=== RECORDED DATA ===

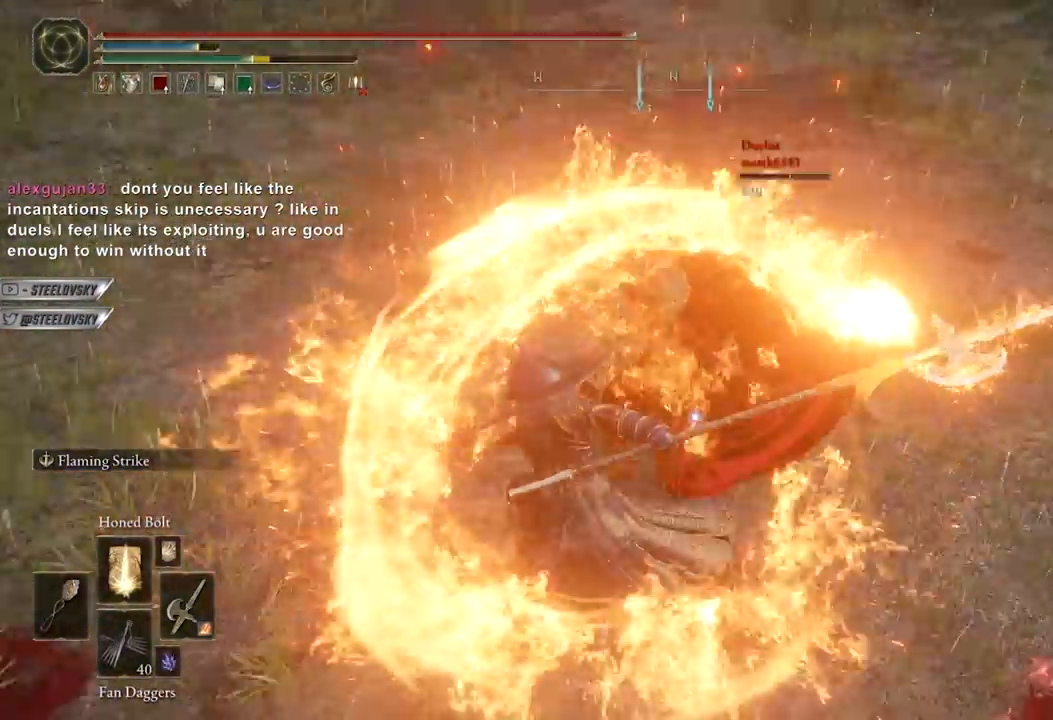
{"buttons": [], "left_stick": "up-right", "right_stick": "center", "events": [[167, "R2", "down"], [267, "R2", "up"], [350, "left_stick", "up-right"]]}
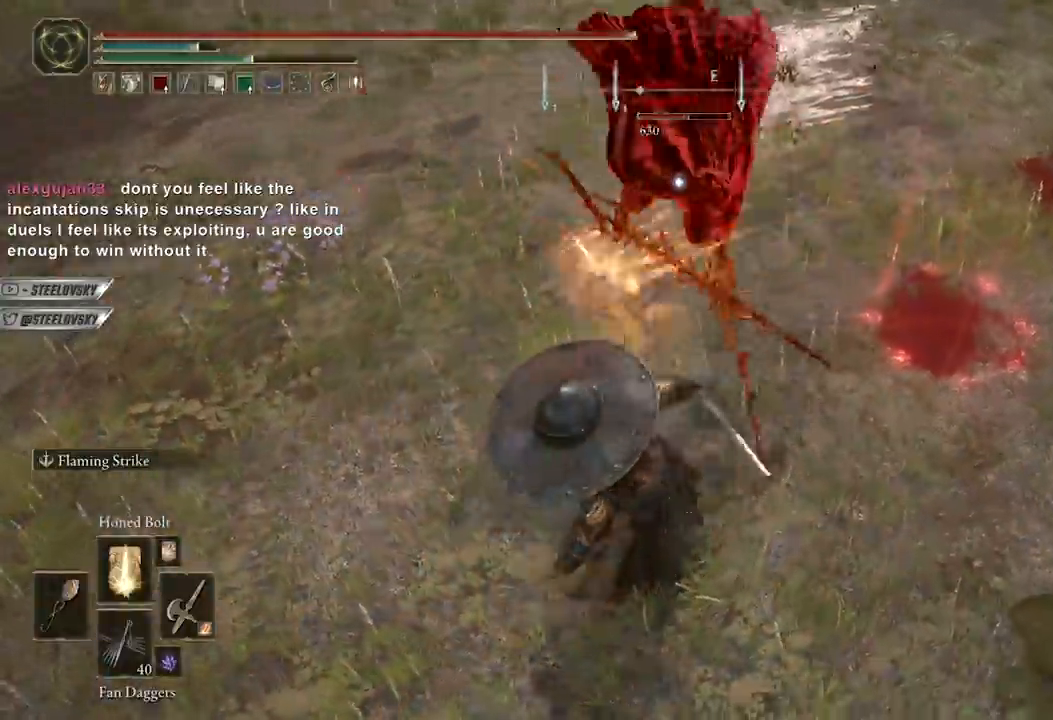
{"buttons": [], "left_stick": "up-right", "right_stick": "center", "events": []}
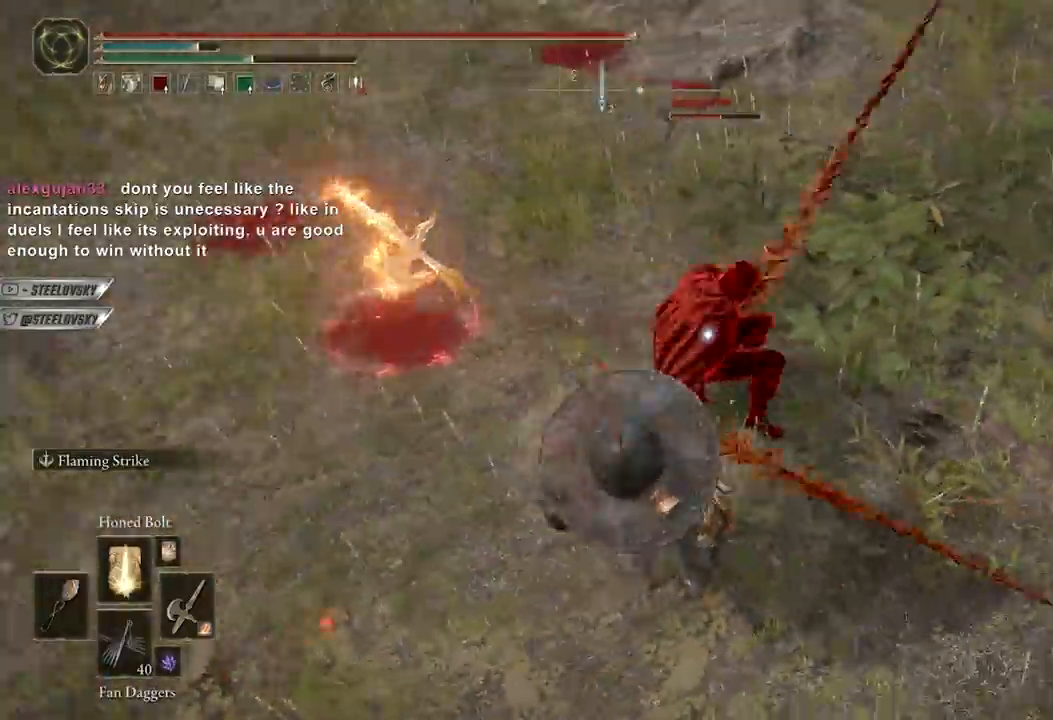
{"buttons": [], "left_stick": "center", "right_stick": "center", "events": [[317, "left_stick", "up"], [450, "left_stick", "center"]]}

===

Whenever a line holds a picture, print that line without the picture. All other data must be output exactly.

{"buttons": [], "left_stick": "up-right", "right_stick": "center", "events": [[167, "R2", "down"], [267, "R2", "up"], [350, "left_stick", "up-right"]]}
{"buttons": [], "left_stick": "up-right", "right_stick": "center", "events": []}
{"buttons": [], "left_stick": "center", "right_stick": "center", "events": [[317, "left_stick", "up"], [450, "left_stick", "center"]]}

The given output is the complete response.